Passage provided |
*** Begin section ***

Running a boolean retrieval:
$ hadoop jar target/bespin-0.1.0-SNAPSHOT.jar io.bespin.java.mapreduce.search.BooleanRetrieval \
-index index -collection data/Shakespeare.txt -query "white red OR rose AND pluck AND"
Note that the query must be in Reverse Polish notation, so the above is equivalent to (white OR red) AND rose AND pluck
in standard infix notation.

*** End section ***

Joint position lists
*** Begin section ***

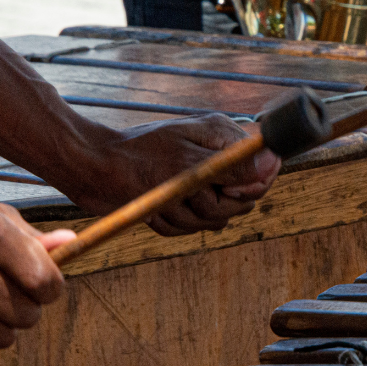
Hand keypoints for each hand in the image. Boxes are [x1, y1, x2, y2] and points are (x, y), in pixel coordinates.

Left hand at [65, 113, 280, 236]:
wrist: (93, 172)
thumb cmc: (136, 159)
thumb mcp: (187, 164)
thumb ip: (233, 168)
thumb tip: (273, 161)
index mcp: (223, 139)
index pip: (264, 170)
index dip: (249, 188)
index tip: (224, 188)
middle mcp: (217, 160)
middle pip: (243, 202)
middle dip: (210, 206)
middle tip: (183, 194)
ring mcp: (200, 182)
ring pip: (216, 218)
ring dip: (186, 217)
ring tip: (162, 202)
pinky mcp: (183, 201)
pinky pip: (193, 226)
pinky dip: (172, 224)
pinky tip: (154, 211)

*** End section ***

What you will do |
1. Reproduce a section of the boolean retrieval passage, beginning at the words "Running a boolean" and stopping after the words "standard infix notation.".
2. In the boolean retrieval passage, what notation must the query be written in?
3. List every search word in the example query in the boolean retrieval passage, leaving out the operators.

Answers |
1.
Running a boolean retrieval:
$ hadoop jar target/bespin-0.1.0-SNAPSHOT.jar io.bespin.java.mapreduce.search.BooleanRetrieval \
-index index -collection data/Shakespeare.txt -query "white red OR rose AND pluck AND"
Note that the query must be in Reverse Polish notation, so the above is equivalent to (white OR red) AND rose AND pluck
in standard infix notation.

2. Reverse Polish notation.

3. white, red, rose, pluck